VORLIEGENDER TEXT:

Islamic Banking und ethnisches Marketing – Zwei Chancen für künftiges Wachstum der Österreichischen Banken.

Islamic Banking und ethnisches Marketing – Zwei Chancen für künftiges Wachstum der Österreichischen Banken.

Der demographische Wandel fordert die bestehenden Geschäftsmodelle der heimischen Banken. Immer öfter stößt das Massenmarketing – der „one size fits all“ Ansatz – der österreichischen Banken an seine Grenzen. Neue, interessante Zielgruppen formen sich und fordern individuelle Konzepte. Während jedoch die Zielgruppe der Senioren und jene der gehobenen Affluents langsam von den Banken auch als Marktchance erkannt werden, ist eine weitere Zielgruppe noch nicht am Radarschirm der heimischen Spar- und Kreditunternehmen aufgetaucht; die Gruppe der ethnischen Minoritäten. Der Consulter emotion banking hat in seiner aktuellen Studie die Chancen und Risiken von ethnischen Marketing und Islamic Banking in Österreich analysiert.

AUFGABENSTELLUNG:
Beantworten Sie anhand des Textes über Islamic Banking die folgenden Fragen.
1. Welche zwei Zielgruppen werden von den Banken langsam als Marktchance erkannt?
2. Welche Zielgruppe ist noch nicht am Radarschirm der heimischen Spar- und Kreditunternehmen aufgetaucht?
3. Wer hat die Chancen und Risiken von ethnischem Marketing und Islamic Banking in Österreich analysiert?

AUSZÜGE DER DATENSÄTZE:
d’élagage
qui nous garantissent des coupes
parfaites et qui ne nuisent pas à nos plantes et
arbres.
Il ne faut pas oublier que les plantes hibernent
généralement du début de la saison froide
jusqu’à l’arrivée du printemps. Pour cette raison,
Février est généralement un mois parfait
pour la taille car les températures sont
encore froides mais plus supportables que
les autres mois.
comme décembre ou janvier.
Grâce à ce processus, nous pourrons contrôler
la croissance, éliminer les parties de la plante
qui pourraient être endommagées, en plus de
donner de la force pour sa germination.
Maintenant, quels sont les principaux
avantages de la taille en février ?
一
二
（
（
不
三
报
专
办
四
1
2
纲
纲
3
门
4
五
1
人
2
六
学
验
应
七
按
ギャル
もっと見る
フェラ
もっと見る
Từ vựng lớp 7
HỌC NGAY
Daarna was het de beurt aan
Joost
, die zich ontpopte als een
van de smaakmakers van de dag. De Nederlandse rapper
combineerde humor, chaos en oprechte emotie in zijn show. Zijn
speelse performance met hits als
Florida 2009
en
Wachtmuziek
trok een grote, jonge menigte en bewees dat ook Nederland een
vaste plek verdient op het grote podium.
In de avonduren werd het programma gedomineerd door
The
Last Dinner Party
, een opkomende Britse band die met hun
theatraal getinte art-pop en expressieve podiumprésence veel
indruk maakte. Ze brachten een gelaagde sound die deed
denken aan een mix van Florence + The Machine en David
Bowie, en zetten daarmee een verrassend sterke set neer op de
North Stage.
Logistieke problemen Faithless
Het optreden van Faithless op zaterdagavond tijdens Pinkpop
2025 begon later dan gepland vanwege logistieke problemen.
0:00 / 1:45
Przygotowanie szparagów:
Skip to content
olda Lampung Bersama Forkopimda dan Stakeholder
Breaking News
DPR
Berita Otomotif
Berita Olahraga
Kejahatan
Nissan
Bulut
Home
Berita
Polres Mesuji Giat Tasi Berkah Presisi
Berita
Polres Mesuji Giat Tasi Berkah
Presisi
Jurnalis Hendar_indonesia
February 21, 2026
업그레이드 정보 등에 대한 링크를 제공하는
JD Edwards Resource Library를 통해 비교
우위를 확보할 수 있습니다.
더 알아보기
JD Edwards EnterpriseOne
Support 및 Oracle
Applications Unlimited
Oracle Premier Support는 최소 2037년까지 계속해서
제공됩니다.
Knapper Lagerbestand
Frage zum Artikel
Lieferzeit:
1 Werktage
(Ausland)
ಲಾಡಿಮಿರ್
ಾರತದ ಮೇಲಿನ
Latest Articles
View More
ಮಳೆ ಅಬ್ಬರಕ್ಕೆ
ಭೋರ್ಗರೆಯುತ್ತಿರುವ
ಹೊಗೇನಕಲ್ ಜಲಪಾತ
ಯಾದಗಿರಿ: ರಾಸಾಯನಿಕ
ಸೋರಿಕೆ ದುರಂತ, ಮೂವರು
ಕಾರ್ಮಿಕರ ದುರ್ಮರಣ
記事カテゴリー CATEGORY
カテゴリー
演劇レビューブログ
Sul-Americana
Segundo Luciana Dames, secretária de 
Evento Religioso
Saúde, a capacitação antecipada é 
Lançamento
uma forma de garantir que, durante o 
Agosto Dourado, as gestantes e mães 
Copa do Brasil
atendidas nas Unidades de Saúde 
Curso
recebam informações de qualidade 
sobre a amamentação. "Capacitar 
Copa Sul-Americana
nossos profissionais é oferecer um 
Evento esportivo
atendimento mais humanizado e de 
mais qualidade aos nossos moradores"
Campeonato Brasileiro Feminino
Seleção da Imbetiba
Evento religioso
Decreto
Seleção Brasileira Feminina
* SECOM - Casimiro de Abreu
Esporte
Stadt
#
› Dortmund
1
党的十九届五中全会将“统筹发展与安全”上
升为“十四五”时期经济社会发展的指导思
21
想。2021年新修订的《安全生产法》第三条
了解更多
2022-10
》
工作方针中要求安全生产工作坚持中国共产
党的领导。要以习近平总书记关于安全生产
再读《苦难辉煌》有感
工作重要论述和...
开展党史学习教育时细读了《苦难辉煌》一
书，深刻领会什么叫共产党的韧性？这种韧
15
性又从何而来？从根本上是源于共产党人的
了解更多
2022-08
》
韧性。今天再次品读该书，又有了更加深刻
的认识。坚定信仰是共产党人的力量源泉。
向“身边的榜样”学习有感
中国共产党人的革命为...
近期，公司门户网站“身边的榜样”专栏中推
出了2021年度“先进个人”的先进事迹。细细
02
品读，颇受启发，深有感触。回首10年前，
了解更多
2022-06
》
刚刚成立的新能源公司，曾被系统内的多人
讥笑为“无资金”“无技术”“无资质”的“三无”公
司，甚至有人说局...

LÖSUNG:
1. Die Senioren und die gehobenen Affluents.
2. Die Gruppe der ethnischen Minoritäten.
3. Der Consulter emotion banking.